Bob Howell sits in the sunroom of the oldest house in Bristol, Maine, and talks of his childhood, including two years living in Bristol, England. Bob was born and raised in England, but in the early years of World War II, he could not fight for his country because he was too young.
Bob was born in 1922, and his teenage years were in the shadow of the growing threat from Germany. Bob was part of the Home Guard in his town, local people who would train to oppose an expected invasion, but Bob says they lacked the ability to really do much.
“We were parading with broomsticks instead of rifles because there weren’t any rifles,” he says. “We had no means of defending ourselves, literally, but we all knew we would win because Winston Churchill told us we would win.”
Bob says his own town was bombed by the Germans before the Luftwaffe attacked London.
As a result, he wanted to get into the fight but the British wouldn’t draft anyone under age 20. But at 17, he was able to join a Young Soldiers Battalion, and a year later they were considered part of the real Army. He says the unit was mostly tough, working-class kids.
“The language was something I had to get accustomed to, they had a lot of strong and dirty words.”
Bob’s upbringing had been a bit more refined, he says. And unlike many of his peers, Bob had a good education, which proved crucial to his military career.
Bob said, “I could read and write, you see, and so I became a sergeant, think I was the youngest in the British Army at 18.”
But, sergeant or not, he was still too young to fight in North Africa. Bob began training as an officer and found out he could go overseas but as part of the British Indian Army.
So at age 19, he sailed for India.
“Two and a half million [soldiers], it was the largest army the world had seen and all volunteers,” Bob says.
Many Americans likely did not know of the involvement of the Indian Army in the war, but they fought alongside British and other units in North Africa and Italy and engaged in fierce combat against the Japanese in Burma, Malaya, and other countries.
Bob rose through the ranks to Captain then served as adjutant assisting the Colonel commanding his unit and then became a company commander.
He says some of the memories of those fights are still difficult, though he adds he “doesn’t dwell on it.” But he mentioned one large battle in particular, where the Indian Army stopped the Japanese from invading India at a place called Kohima. The enemy, he says, had a force of 83,000 soldiers.

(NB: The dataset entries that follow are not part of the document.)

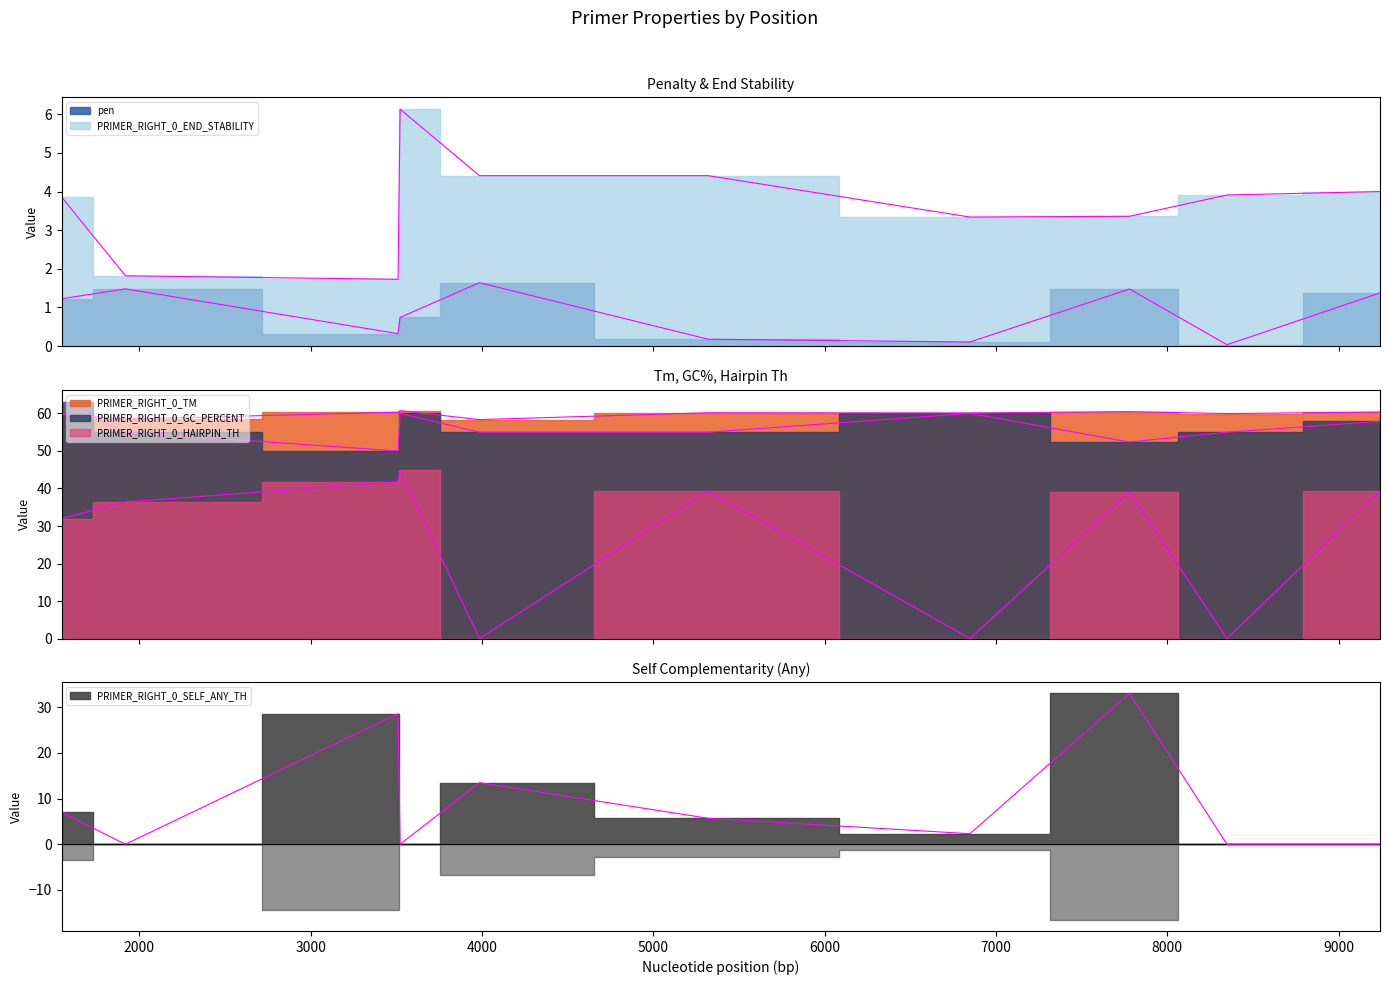

True or false: PRIMER_RIGHT_0_TM and PRIMER_RIGHT_0_SELF_ANY_TH cross at least once.

False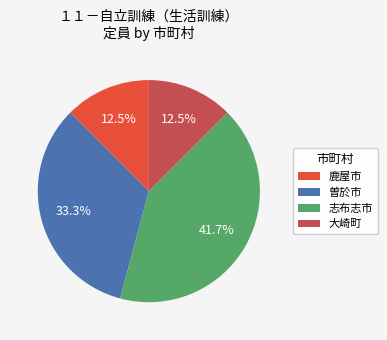

Is there a majority slice in this chart?

No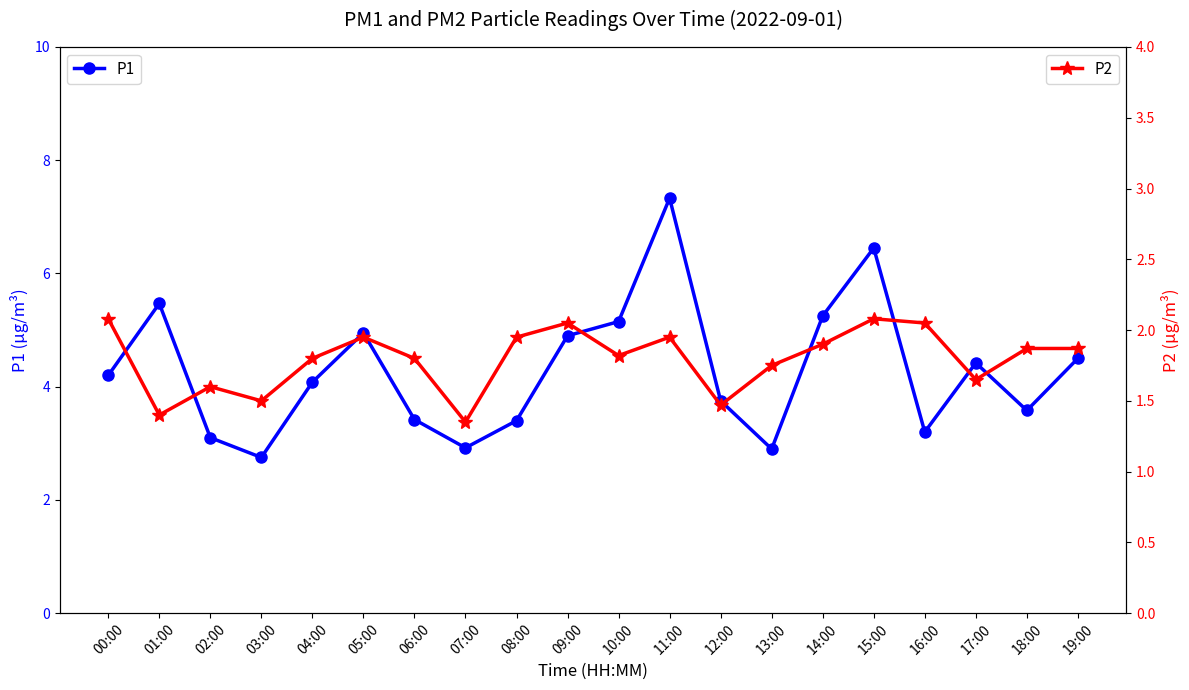

What is the average value of the P1 series?

4.3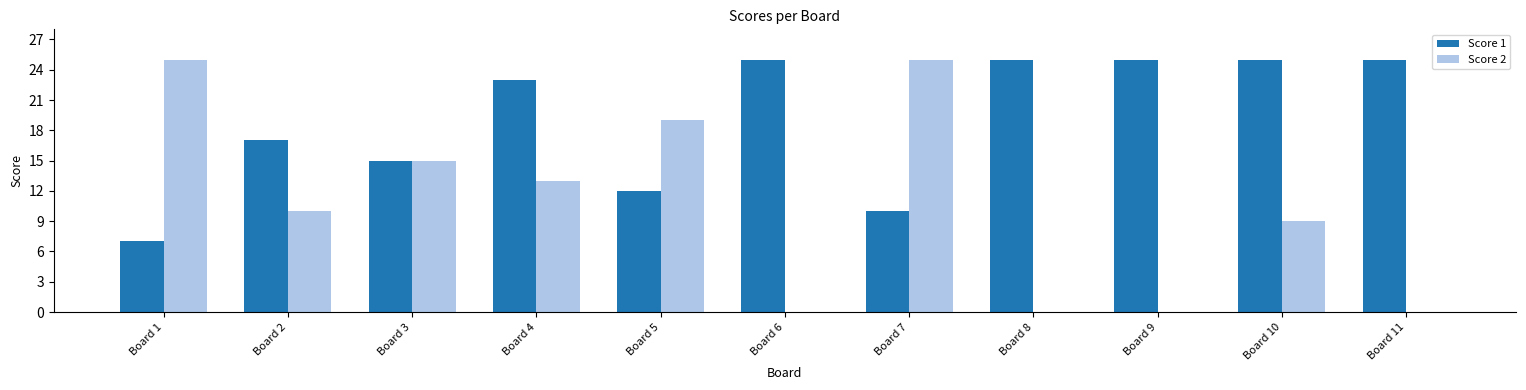

What is the maximum value shown in the chart?

25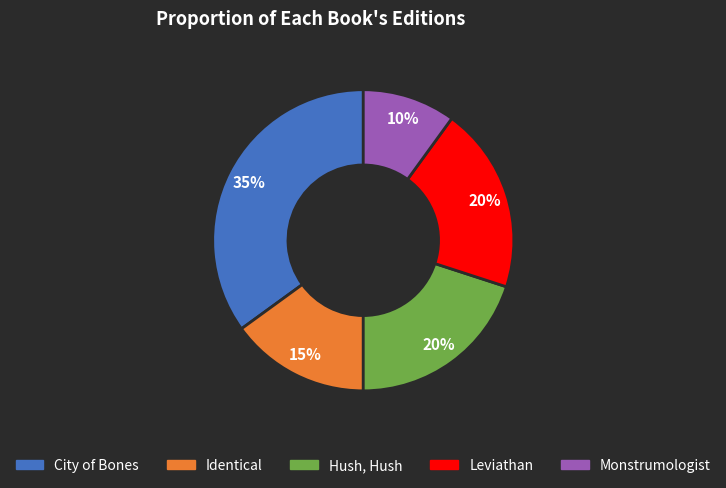

To the nearest percent, what percentage of the pie is Leviathan?

20%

“[The Japanese] were going to seize this town of Kohima which would be their gateway into Calcutta and Bengal in India,” Bob said. “And of their 83,000 they had 53,000 casualties—53,000 casualties is a lot of deaths. The Japanese suffered badly.”
In 1945, Bob trained as a paratrooper and was ready for the next fight—which never came.
“We were all set to drop at Elephant Point in Rangoon, and then we heard the [atomic] bomb had gone off. We didn’t know what they were talking about, and then the war ended.”
Bob’s adventures, however, were not over. Out of the Army, he worked for several years on a teak plantation in Burma, harvesting trees with teams of elephants.
“I enjoyed living in the forest, enjoyed working with elephants, all those things that happened after the war. During the war, the forest wasn’t quite so friendly.”
On a trip home to England, he met his future wife, and decided to stay there. That’s when Bob began a new career as an executive in major corporations in England, which eventually led to him leading and rebuilding the British division of Ex-Lax corporation. Bob says that resulted in a call summoning him to New York to become president of the whole company. He retired to Maine in the mid-1980s.
Bob says those years in the Army taught him self-discipline and helped him succeed in business and in life.
And while he says he doesn’t dwell on the bad memories of war, saying, “I’ve had so much happiness and so much success I don’t need to think about that stuff”—each Veteran’s Day is still a time to think back.
“When we were boys in school, we would stand for the 2 minutes silence in school, and a gun would go off and we would all stand there and think for 2 minutes. I still do that, although the gun doesn’t go off.”
His Veteran’s Days, 80 years later, like those of so many others.
“I have many happy memories, and memories of good pals who didn’t make it.”